Specifically keyed toward hydraulic fracturing, or fracking–a process which uses various combinations of water, sand and chemicals to create and enlarge existing fractures underground–the 2015 rule was intended “as a much-needed complement to existing regulations designed to ensure the environmentally responsible development of oil and gas resources on Federal and Indian lands, which were finalized nearly thirty years ago, in light of the increasing use and complexity of hydraulic fracturing coupled with advanced horizontal drilling technology,” according to the prior administration’s BLM.
The court summed up the now-discarded Obama era regulation:
First, the 2015 Rule updated…well construction and testing requirements to ensure best practices for casing and cementing wells and “protect and isolate all usable water zones, lost circulation zones, abnormally pressured zones, and any prospectively valuable deposits of minerals.” Second, operators were required to use storage tanks instead of pits to “reduce…the potential risk to surface and groundwater resources,” as well as provide environmental benefits for wildlife.
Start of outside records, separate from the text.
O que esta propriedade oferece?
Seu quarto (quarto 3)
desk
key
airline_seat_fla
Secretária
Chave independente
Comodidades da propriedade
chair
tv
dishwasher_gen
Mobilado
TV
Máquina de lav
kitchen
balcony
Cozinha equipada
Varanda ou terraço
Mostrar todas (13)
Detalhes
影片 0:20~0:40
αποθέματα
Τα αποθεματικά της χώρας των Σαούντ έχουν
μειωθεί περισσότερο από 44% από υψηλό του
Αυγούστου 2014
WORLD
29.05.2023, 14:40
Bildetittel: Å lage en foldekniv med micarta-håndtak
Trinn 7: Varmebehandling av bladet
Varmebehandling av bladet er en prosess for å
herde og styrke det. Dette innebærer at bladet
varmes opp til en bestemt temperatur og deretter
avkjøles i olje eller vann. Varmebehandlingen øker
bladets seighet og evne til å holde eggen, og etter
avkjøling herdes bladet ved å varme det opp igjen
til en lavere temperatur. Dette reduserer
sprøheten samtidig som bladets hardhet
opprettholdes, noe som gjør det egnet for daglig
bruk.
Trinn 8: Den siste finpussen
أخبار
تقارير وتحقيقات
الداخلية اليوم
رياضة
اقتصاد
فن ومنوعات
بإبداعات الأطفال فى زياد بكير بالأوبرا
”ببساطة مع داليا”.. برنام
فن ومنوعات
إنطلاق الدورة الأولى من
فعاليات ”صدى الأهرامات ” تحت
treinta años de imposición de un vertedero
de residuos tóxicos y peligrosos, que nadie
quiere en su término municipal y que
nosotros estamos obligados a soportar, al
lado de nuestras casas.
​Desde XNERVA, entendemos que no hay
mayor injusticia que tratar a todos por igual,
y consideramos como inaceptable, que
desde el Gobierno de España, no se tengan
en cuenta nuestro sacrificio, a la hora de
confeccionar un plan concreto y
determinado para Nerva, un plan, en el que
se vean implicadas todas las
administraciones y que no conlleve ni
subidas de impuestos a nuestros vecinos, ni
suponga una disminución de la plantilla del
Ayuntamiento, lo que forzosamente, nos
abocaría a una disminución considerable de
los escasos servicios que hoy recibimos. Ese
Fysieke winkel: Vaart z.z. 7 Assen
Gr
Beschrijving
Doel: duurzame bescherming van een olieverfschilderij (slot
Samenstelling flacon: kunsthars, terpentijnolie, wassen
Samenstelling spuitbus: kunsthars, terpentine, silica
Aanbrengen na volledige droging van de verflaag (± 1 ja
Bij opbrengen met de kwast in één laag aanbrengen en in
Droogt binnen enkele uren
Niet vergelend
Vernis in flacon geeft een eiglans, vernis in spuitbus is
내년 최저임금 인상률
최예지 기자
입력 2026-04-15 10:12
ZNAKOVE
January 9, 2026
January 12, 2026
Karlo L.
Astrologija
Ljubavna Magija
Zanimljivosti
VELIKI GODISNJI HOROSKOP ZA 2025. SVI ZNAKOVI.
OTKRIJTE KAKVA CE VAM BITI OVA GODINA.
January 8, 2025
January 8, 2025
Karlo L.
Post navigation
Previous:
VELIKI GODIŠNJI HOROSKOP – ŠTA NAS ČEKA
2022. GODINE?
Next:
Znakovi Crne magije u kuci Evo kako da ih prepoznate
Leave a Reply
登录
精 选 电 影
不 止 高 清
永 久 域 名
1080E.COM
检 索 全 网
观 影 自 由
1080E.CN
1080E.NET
Third, the 2015 Rule provided greater oversight and information to BLM by requiring that operators seek approval for all hydraulic fracturing operations, instead of only “non-routine” operations. Finally, operators were required to disclose the chemical additives used for hydraulic fracturing by submitting the information to an independent organization, FracFocus, which had an existing database and provided “the quickest, most cost-effective way to make the information public.”
Litigation swiftly followed–initiated by states whose politicians have been politically captured by the oil and gas industry. Then, in 2017 the Trump administration quickly moved to rescind the rule.
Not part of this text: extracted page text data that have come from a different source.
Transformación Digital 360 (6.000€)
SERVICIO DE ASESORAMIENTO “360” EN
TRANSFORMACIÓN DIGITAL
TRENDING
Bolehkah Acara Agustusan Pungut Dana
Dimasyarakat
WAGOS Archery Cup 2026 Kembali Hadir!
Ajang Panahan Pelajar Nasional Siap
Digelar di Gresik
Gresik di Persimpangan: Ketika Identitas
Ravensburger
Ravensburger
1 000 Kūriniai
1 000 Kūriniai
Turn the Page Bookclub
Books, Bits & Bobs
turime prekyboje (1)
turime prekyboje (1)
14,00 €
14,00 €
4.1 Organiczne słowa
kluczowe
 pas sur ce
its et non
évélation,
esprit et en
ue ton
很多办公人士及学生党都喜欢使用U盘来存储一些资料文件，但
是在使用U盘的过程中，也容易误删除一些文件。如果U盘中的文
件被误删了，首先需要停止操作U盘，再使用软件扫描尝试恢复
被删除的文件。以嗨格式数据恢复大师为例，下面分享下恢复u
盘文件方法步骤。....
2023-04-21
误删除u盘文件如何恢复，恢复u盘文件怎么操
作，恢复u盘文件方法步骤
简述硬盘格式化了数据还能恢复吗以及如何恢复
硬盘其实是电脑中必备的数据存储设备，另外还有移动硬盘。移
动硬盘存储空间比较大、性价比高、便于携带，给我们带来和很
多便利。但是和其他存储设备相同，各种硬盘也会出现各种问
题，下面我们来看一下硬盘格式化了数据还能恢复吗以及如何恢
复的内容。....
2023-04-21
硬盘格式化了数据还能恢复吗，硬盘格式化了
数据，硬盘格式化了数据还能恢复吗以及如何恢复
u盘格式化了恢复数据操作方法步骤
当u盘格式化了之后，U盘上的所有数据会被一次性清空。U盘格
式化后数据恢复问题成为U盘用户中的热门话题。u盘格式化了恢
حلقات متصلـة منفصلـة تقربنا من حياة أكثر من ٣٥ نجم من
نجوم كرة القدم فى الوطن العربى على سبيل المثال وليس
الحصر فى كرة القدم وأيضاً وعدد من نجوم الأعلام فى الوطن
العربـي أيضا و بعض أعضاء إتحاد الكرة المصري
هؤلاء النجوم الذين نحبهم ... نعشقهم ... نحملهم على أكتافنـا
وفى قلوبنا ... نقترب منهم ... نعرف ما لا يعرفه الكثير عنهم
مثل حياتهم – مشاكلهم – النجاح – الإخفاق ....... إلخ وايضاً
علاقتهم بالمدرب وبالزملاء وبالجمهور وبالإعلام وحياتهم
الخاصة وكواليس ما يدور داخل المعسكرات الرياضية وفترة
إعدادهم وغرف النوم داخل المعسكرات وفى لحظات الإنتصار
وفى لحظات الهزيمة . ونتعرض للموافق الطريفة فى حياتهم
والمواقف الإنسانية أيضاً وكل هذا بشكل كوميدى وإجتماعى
First, President Donald Trump issued an executive order calling on all administrative agencies to reconsider rules and regulations related to the production of energy. The next day, then-secretary of the Interior Department Ryan Zinke dutifully complied by issuing an order which claimed “[the 2015 Rule] is unnecessarily duplicative of state and some tribal regulations and imposes burdensome reporting requirements and other unjustified costs on the oil and gas industry.”
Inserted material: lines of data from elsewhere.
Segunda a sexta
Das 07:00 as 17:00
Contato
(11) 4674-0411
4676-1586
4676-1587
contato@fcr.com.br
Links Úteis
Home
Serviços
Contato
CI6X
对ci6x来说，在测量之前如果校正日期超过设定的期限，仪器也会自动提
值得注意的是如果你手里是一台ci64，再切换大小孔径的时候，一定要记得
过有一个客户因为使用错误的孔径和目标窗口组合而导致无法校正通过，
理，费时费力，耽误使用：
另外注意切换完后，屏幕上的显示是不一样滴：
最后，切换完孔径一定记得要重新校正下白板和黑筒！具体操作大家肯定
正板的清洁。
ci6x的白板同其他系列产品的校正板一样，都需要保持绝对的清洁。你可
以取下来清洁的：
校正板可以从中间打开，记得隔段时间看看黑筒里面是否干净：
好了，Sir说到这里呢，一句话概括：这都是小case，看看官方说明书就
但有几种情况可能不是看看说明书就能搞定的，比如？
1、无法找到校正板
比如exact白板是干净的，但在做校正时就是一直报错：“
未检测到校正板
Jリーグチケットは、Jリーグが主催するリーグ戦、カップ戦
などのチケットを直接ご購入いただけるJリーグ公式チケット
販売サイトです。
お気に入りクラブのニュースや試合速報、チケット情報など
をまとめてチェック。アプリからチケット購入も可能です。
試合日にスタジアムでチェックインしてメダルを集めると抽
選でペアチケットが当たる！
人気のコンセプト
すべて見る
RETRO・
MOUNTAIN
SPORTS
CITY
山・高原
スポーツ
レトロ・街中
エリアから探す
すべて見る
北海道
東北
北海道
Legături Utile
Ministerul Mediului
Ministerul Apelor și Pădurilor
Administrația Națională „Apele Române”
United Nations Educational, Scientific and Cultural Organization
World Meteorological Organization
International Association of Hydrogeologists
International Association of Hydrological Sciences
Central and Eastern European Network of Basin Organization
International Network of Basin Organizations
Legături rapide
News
The plaintiffs collectively argued that BLM had violated environmental rules under NEPA, failed to consider the rule change’s impact on wildlife under the ESA and that the basic decision to alter the rule was “arbitrary and capricious.”
Normally, an agency [decision] would be arbitrary and capricious if the agency has  relied on factors which Congress has not intended it to consider,  entirely failed to consider an important aspect of the problem,  offered an explanation for its decision that runs counter to the evidence before the agency, or  is so implausible that it could not be ascribed to a difference in view or the product of agency expertise.
Judge Haywood S. Gilliam Jr. tidily dismissed all of those concerns.
First, the judge found that “NEPA does not apply” to the facts of the case and easily ruled in BLM’s favor because the 2015 rule never actually took effect and therefore “the environmental status quo was not altered by” the Trump’s 2017 rule change.
The ESA decision relied simply upon taking BLM’s words at face value.
Judge Gilliam writes:
[T]he Court must review the entire administrative record, with a particular focus on the final representations BLM provided in the Repeal. BLM’s final position was that the Repeal would have no effect on threatened species on BLM lands, and the Court finds that there is a rational connection between this position and facts presented in the record.
As for the arbitrary and capricious charge, Gilliam accepted the administration’s argument that they had been motivated by a desire to cut enforcement costs for the agency and pointed to the Interior Department’s “cost-benefit analysis” to support the ruling.
“In summary, BLM met the requirement of providing a ‘reasoned explanation’ for why it is changing course after the nearly five-year long extensive rulemaking that resulted in the 2015 Rule,” the order notes. “Although BLM could have provided more detail, it did enough to clear the low bar of arbitrary and capricious review, and that is all the law requires.”